Exercise: Every entry below should come back unchanged, except that the pictures are dropped.

Records for this exercise below:

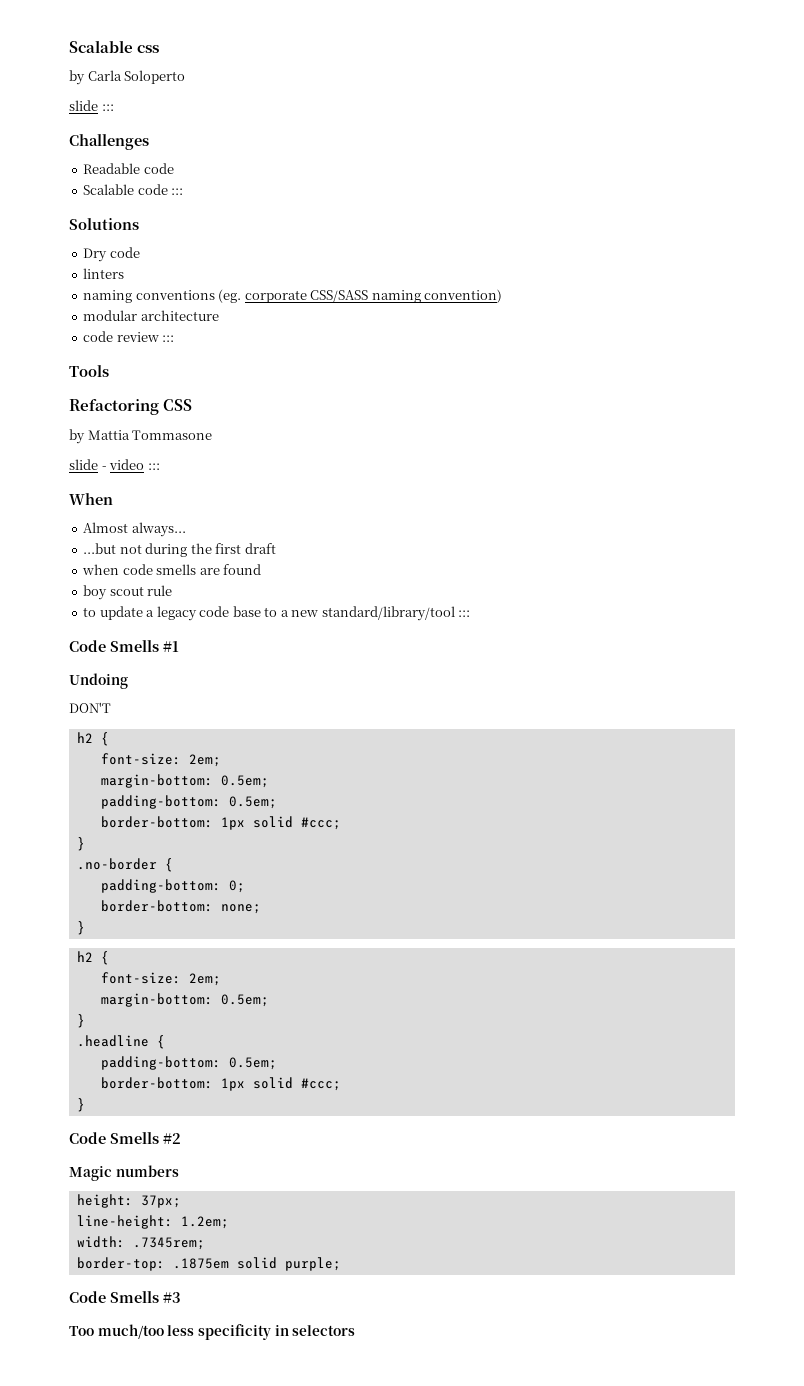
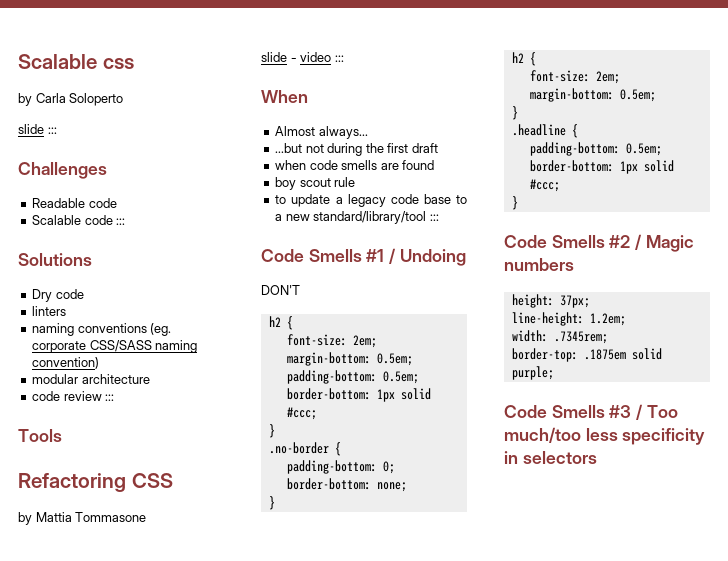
(179, 646) // -> [389,248,397,264] /
(181, 1138) // -> [635,234,643,250] /
(181, 1297) // -> [636,404,644,420] /

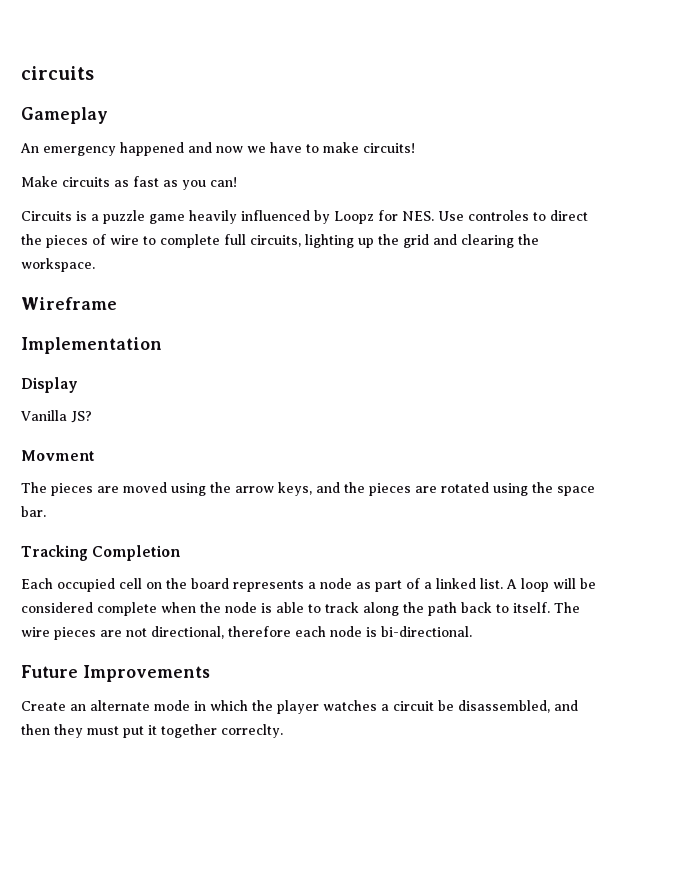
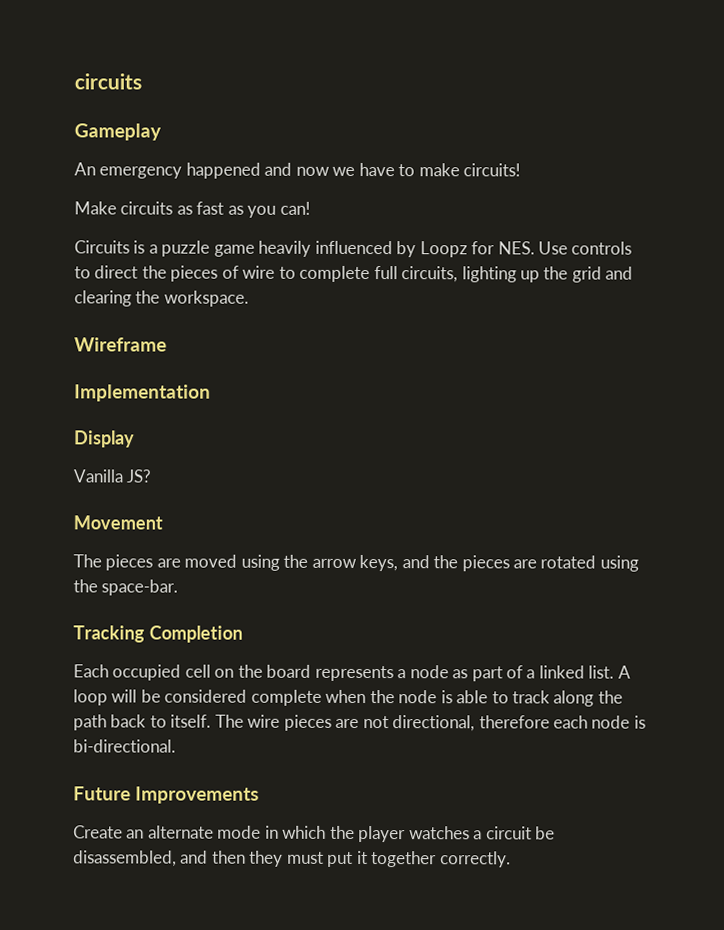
[468,210,529,221] controles -> [571,241,633,255] controls
[21,450,95,461] Movment -> [73,515,163,530] Movement
[557,486,595,496] [21,506,46,517] space bar. -> [101,579,179,596] space-bar.
[221,724,283,738] correclty. -> [439,851,511,868] correctly.

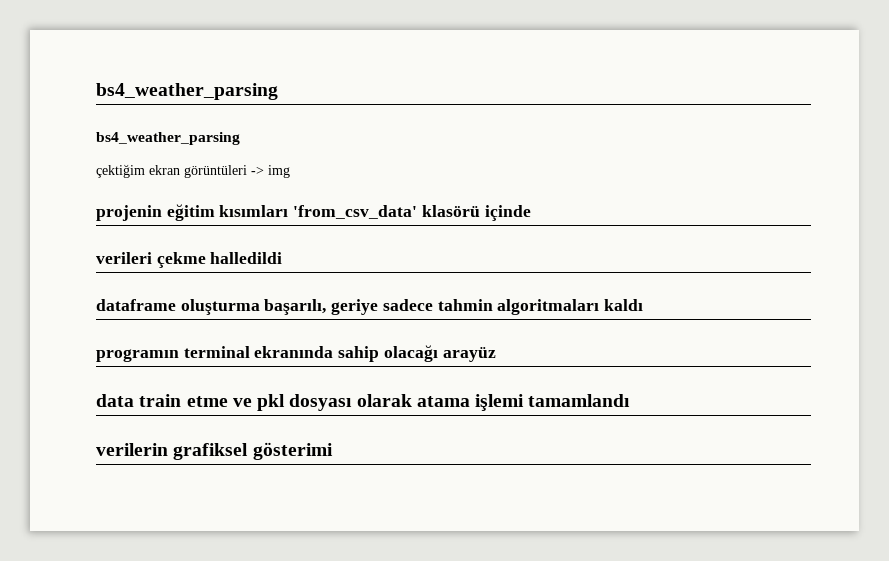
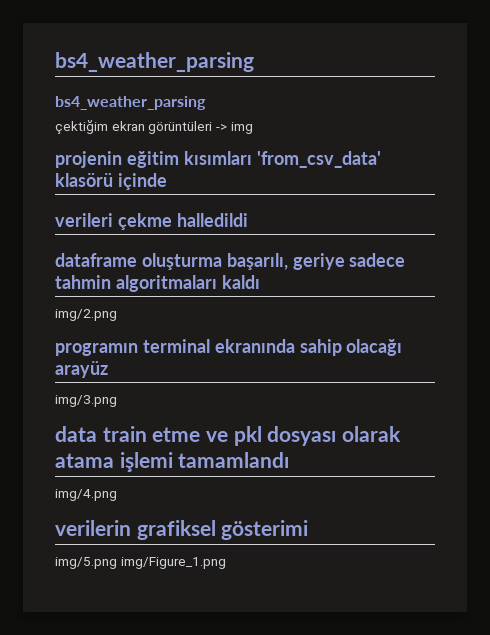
(644, 305) none -> [55,309,117,321] // img/2.png
(496, 354) none -> [55,395,117,407] // img/3.png
(631, 400) none -> [55,489,117,501] // img/4.png
(333, 451) none -> [55,557,226,569] // img/5.png img/Figure_1.png

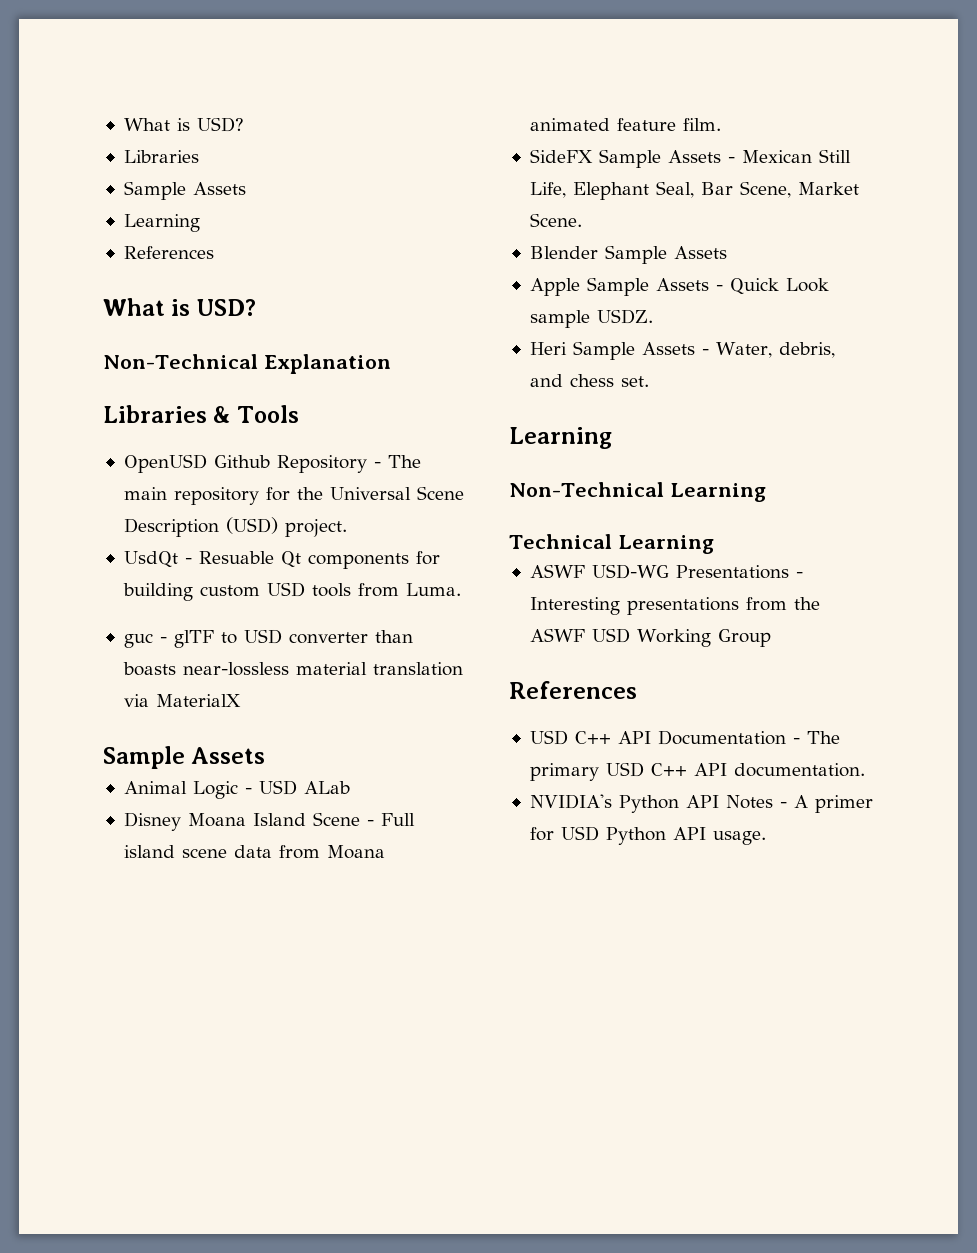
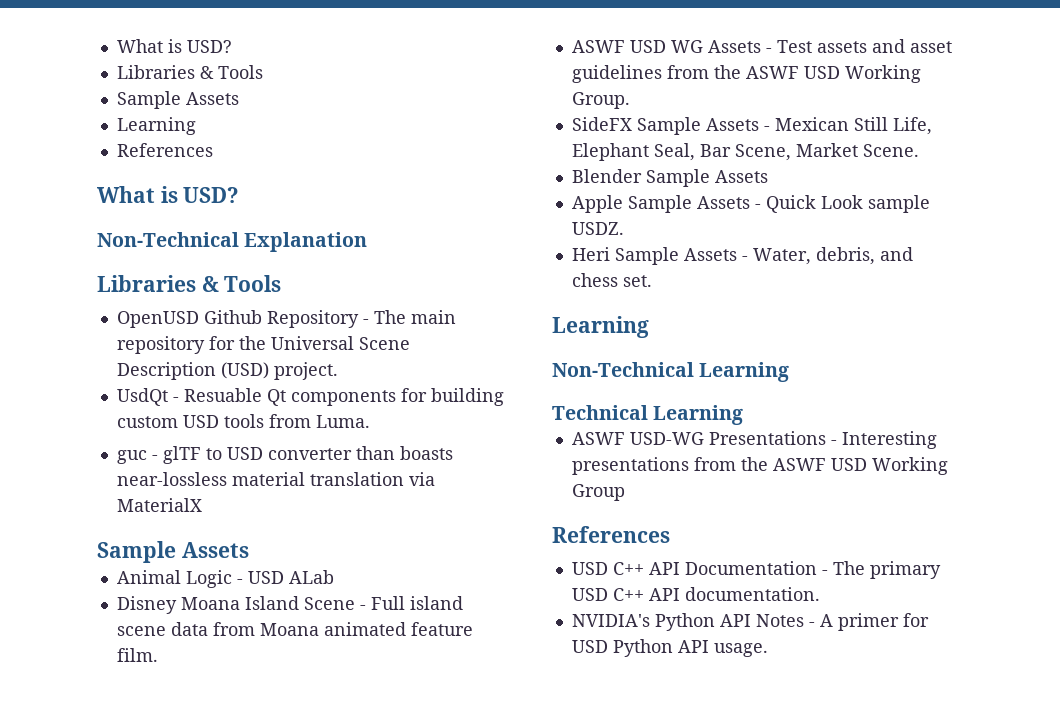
(199, 156) none -> [199,65,263,79] & Tools
(721, 124) none -> [571,39,952,53] [571,65,921,83] [571,92,630,109] // ASWF USD WG Assets - Test assets and asset guidelines from the ASWF USD Working Group.

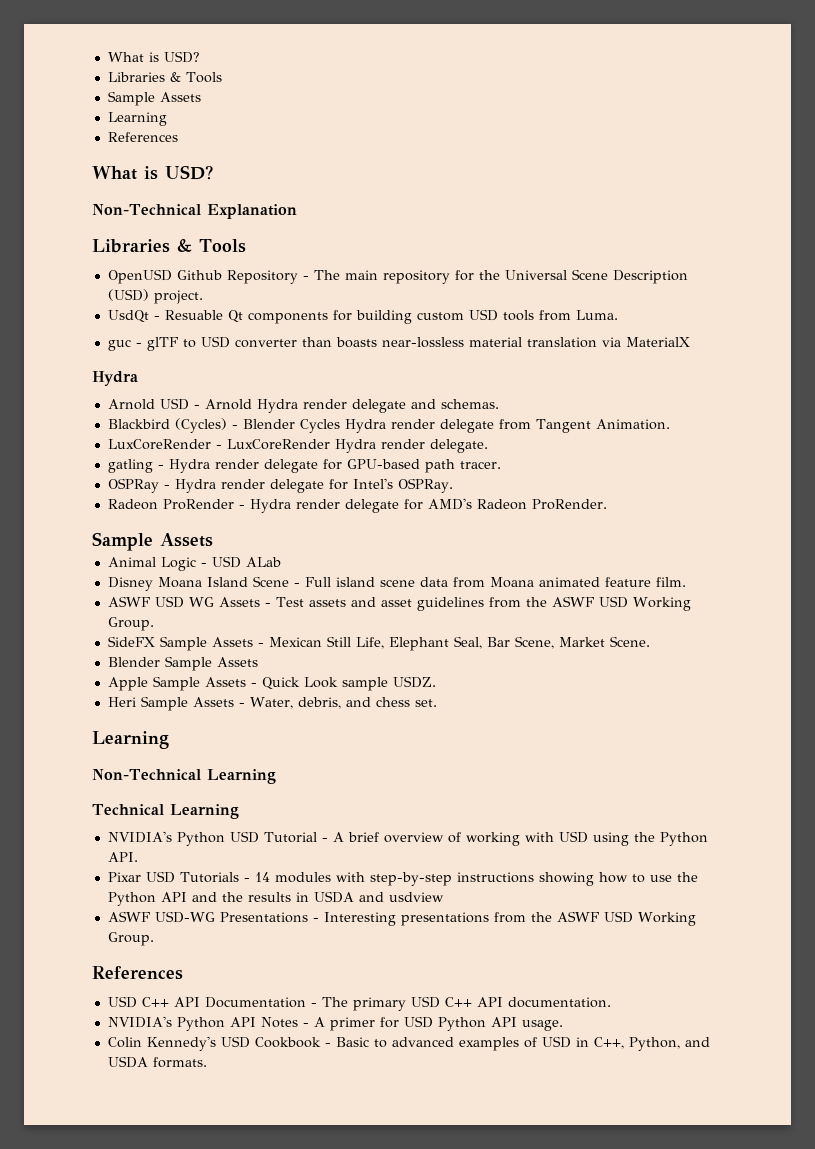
(202, 505) none -> [92,371,138,386] [107,398,499,413] [107,418,670,433] [107,439,488,453] [107,459,501,473] [107,478,453,493] [107,498,607,513] // Hydra // Arnold USD - Arnold Hydra render delegate and schemas. // Blackbird (Cycles) - Blender Cycles Hydra render delegate from Tangent Animation. // LuxCoreRender - LuxCoreRender Hydra render delegate. // gatling - Hydra render delegate for GPU-based path tracer. // OSPRay - Hydra render delegate for Intel's OSPRay. // Radeon ProRender - Hydra render delegate for AMD's Radeon ProRender.
(744, 415) none -> [107,831,708,846] [107,852,138,862] [107,871,698,886] [107,891,444,906] // NVIDIA's Python USD Tutorial - A brief overview of working with USD using the Python API. // Pixar USD Tutorials - 14 modules with step-by-step instructions showing how to use the Python API and the results in USDA and usdview
[571,484,625,501] Group -> [107,932,154,946] Group.
(768, 650) none -> [107,1036,710,1051] [107,1056,207,1068] // Colin Kennedy's USD Cookbook - Basic to advanced examples of USD in C++, Python, and USDA formats.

End of Records for this exercise.

Answer below:
(179, 646) // -> [389,248,397,264] /
(181, 1138) // -> [635,234,643,250] /
(181, 1297) // -> [636,404,644,420] /

[468,210,529,221] controles -> [571,241,633,255] controls
[21,450,95,461] Movment -> [73,515,163,530] Movement
[557,486,595,496] [21,506,46,517] space bar. -> [101,579,179,596] space-bar.
[221,724,283,738] correclty. -> [439,851,511,868] correctly.

(644, 305) none -> [55,309,117,321] // img/2.png
(496, 354) none -> [55,395,117,407] // img/3.png
(631, 400) none -> [55,489,117,501] // img/4.png
(333, 451) none -> [55,557,226,569] // img/5.png img/Figure_1.png

(199, 156) none -> [199,65,263,79] & Tools
(721, 124) none -> [571,39,952,53] [571,65,921,83] [571,92,630,109] // ASWF USD WG Assets - Test assets and asset guidelines from the ASWF USD Working Group.

(202, 505) none -> [92,371,138,386] [107,398,499,413] [107,418,670,433] [107,439,488,453] [107,459,501,473] [107,478,453,493] [107,498,607,513] // Hydra // Arnold USD - Arnold Hydra render delegate and schemas. // Blackbird (Cycles) - Blender Cycles Hydra render delegate from Tangent Animation. // LuxCoreRender - LuxCoreRender Hydra render delegate. // gatling - Hydra render delegate for GPU-based path tracer. // OSPRay - Hydra render delegate for Intel's OSPRay. // Radeon ProRender - Hydra render delegate for AMD's Radeon ProRender.
(744, 415) none -> [107,831,708,846] [107,852,138,862] [107,871,698,886] [107,891,444,906] // NVIDIA's Python USD Tutorial - A brief overview of working with USD using the Python API. // Pixar USD Tutorials - 14 modules with step-by-step instructions showing how to use the Python API and the results in USDA and usdview
[571,484,625,501] Group -> [107,932,154,946] Group.
(768, 650) none -> [107,1036,710,1051] [107,1056,207,1068] // Colin Kennedy's USD Cookbook - Basic to advanced examples of USD in C++, Python, and USDA formats.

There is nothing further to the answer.